* [Try it]: Return, in their exact form, the lines that lie between the start of the data below and the line containing "di password compromesse.", with both ends included.

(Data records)
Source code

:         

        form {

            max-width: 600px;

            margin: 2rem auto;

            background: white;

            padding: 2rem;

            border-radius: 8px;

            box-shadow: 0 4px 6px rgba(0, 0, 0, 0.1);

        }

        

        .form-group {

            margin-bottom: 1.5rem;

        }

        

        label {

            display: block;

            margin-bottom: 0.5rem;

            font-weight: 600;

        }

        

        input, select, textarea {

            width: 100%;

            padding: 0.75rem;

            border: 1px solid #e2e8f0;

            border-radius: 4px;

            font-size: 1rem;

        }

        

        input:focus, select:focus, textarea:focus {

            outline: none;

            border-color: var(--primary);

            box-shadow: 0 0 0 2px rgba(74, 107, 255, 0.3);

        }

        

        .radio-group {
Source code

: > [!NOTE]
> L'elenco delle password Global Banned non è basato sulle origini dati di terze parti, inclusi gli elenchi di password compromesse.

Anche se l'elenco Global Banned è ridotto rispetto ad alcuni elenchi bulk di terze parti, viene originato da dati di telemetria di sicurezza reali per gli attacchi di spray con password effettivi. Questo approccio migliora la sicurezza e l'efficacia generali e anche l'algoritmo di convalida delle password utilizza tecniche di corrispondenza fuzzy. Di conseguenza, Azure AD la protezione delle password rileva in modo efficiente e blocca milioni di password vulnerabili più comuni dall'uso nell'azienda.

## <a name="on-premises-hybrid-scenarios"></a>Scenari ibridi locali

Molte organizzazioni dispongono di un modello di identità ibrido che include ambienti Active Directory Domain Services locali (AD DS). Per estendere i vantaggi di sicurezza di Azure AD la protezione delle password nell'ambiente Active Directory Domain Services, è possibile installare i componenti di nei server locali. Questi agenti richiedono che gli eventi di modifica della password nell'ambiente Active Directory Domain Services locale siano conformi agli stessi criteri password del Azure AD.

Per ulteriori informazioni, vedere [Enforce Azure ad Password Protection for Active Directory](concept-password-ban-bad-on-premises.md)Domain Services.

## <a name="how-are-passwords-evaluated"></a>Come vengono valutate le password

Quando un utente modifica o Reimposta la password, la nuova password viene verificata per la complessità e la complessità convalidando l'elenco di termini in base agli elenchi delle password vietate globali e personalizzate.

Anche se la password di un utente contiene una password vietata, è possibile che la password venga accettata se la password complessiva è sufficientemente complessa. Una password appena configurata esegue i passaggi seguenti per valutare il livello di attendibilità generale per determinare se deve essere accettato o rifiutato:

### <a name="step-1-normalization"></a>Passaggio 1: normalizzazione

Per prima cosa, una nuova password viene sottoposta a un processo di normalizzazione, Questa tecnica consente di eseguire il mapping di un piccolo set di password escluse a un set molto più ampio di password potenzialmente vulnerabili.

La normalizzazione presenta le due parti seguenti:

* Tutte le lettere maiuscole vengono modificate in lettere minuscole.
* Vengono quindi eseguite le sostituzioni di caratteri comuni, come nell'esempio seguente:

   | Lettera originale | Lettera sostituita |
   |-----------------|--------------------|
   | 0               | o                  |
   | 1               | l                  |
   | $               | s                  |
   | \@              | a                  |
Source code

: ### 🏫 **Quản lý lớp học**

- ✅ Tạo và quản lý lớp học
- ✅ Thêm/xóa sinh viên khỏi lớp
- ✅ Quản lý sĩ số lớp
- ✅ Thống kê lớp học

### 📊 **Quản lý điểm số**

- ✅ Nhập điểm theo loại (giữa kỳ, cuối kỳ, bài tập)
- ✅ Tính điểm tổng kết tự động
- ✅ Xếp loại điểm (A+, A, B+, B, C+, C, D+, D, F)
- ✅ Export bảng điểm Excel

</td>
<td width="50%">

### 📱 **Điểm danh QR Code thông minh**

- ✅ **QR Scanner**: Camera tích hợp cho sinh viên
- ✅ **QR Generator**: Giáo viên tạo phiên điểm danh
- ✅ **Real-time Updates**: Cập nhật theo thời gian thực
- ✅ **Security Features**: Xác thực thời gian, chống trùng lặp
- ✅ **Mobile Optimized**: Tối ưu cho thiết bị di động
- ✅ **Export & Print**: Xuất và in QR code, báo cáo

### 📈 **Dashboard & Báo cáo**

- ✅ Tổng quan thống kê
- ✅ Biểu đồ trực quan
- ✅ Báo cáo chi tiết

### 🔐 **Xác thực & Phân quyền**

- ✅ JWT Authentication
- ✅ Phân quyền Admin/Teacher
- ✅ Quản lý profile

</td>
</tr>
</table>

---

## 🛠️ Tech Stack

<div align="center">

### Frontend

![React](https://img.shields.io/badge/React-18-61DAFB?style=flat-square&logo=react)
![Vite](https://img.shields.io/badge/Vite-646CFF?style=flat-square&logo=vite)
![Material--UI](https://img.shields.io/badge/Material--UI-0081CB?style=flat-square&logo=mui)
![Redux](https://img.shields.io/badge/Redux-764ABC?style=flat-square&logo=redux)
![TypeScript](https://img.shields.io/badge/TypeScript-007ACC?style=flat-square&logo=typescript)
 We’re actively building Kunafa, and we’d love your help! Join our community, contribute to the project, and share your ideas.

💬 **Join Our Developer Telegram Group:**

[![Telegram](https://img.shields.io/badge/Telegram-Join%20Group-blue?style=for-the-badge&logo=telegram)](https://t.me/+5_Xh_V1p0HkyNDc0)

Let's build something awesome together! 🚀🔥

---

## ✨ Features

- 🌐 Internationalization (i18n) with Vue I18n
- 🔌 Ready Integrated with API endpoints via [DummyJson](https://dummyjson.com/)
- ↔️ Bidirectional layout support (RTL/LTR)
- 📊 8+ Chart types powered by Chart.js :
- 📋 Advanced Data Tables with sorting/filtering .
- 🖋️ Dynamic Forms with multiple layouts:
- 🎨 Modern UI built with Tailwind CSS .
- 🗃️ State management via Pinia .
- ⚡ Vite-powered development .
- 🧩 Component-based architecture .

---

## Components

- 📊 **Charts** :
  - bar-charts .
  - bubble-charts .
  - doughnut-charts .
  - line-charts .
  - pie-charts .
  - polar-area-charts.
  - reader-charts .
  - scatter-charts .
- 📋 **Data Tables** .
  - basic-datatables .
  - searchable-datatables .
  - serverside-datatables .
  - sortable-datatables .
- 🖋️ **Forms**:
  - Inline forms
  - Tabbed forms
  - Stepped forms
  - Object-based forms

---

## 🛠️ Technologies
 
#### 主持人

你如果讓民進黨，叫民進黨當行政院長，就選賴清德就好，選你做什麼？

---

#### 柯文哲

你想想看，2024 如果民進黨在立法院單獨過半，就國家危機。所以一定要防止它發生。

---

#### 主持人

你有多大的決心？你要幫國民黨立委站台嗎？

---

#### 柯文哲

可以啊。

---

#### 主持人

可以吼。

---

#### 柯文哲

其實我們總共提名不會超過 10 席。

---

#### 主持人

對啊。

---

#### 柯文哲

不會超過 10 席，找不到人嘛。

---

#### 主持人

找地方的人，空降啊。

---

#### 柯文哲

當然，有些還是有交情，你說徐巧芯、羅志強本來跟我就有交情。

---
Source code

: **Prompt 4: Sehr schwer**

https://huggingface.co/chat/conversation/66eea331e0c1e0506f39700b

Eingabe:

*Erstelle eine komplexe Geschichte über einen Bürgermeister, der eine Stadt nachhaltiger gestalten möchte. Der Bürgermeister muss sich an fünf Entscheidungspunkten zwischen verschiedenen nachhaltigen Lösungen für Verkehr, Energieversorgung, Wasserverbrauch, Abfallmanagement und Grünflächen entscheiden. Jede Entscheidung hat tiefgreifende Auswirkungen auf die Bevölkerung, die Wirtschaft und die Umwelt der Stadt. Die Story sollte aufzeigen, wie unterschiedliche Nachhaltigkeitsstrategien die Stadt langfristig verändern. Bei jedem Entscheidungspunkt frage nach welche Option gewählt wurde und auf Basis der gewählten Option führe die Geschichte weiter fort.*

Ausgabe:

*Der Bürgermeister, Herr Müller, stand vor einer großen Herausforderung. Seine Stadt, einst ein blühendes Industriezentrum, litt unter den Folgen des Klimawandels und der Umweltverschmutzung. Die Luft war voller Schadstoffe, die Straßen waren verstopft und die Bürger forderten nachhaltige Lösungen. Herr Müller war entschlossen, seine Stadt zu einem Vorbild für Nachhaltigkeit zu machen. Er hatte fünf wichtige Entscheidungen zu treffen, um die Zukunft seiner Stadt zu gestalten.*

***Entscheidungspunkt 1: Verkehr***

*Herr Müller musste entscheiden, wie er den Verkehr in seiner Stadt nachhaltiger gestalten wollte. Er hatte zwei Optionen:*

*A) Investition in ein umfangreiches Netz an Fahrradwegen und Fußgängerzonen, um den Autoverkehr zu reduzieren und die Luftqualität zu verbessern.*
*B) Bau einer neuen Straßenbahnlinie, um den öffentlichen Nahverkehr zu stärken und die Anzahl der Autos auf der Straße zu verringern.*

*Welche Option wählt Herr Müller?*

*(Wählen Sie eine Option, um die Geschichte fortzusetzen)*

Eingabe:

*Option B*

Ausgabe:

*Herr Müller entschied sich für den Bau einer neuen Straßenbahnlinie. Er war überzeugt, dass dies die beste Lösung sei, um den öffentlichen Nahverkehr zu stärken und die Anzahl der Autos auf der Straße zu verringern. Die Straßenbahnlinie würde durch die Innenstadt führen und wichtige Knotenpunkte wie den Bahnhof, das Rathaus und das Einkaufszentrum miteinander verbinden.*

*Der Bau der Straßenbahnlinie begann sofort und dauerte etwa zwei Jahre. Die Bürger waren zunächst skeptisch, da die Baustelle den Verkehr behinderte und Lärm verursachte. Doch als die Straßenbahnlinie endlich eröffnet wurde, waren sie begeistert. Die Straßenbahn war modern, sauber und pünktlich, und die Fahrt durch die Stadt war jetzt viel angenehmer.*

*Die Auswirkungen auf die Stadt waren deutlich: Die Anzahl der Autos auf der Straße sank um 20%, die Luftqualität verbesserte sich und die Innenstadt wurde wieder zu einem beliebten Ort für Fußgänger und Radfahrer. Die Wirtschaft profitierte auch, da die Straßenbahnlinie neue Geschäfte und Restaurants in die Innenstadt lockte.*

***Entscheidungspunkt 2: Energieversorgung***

* [Answer to this exercise]:
Source code

:         

        form {

            max-width: 600px;

            margin: 2rem auto;

            background: white;

            padding: 2rem;

            border-radius: 8px;

            box-shadow: 0 4px 6px rgba(0, 0, 0, 0.1);

        }

        

        .form-group {

            margin-bottom: 1.5rem;

        }

        

        label {

            display: block;

            margin-bottom: 0.5rem;

            font-weight: 600;

        }

        

        input, select, textarea {

            width: 100%;

            padding: 0.75rem;

            border: 1px solid #e2e8f0;

            border-radius: 4px;

            font-size: 1rem;

        }

        

        input:focus, select:focus, textarea:focus {

            outline: none;

            border-color: var(--primary);

            box-shadow: 0 0 0 2px rgba(74, 107, 255, 0.3);

        }

        

        .radio-group {
Source code

: > [!NOTE]
> L'elenco delle password Global Banned non è basato sulle origini dati di terze parti, inclusi gli elenchi di password compromesse.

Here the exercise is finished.